[Excerpt provided]:
============
The third letter provided notification that the Company no longer complies with Nasdaq’s independent director requirement, as set forth in Listing Rule 5605(b)(1). Nasdaq Listing Rule 5605(b)(1) requires a majority of the board of directors of a listed company to be comprised of independent directors, as defined in Rule 5605(b)(1). As a result of Tommy Eng’s resignation from the Company’s board of directors effective April 1, 2017, the Company’s board of directors is no longer comprised of a majority of independent directors. The third letter also states that the Company will be provided: (i) until the earlier of the Company’s next annual shareholders’ meeting or April 2, 2018 or (ii) if the next annual shareholders’ meeting is held before September 28, 2017, then the Company must evidence compliance no later than September 28, 2017. If the Company does not regain compliance during this period, then the Staff will provide notice that the Company’s securities will be subject to delisting. At such time, the Company may appeal the delisting determination to a Panel. The Company would remain listed pending the Panel’s decision. There can be no assurance that, if the Company does appeal a subsequent delisting determination by the Staff to the Panel, that such appeal would be successful.
These notifications have no immediate effect on the listing or trading of the Company’s common stock, which will continue to trade on The Nasdaq Capital Market under the symbol “MOSY.”
============
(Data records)
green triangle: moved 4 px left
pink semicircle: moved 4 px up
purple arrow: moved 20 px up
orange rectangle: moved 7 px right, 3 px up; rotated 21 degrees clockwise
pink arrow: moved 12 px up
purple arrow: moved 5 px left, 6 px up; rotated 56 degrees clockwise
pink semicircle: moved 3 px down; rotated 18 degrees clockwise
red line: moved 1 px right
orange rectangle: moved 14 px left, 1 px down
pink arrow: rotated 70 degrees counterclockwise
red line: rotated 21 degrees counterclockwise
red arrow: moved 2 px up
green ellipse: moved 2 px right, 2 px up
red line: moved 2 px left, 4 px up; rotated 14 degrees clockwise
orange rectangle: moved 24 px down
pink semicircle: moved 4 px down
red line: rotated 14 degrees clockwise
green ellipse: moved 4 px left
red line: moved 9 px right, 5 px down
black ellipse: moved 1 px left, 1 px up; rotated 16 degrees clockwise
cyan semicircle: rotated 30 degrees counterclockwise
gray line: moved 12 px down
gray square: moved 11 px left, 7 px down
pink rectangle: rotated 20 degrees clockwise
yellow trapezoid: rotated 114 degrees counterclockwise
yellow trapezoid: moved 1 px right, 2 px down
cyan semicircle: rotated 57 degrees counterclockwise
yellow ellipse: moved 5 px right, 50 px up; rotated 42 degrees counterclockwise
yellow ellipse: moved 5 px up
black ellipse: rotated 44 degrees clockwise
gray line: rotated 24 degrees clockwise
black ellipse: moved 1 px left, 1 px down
============
[Directive]: Using the Nasdaq compliance excerpt, explain in one to three sentences why the Company no longer meets the independent director requirement.

[Result]: Nasdaq Listing Rule 5605(b)(1) requires independent directors to make up a majority of a listed company's board. Tommy Eng resigned from the board effective April 1, 2017, and after that the board no longer had a majority of independent directors.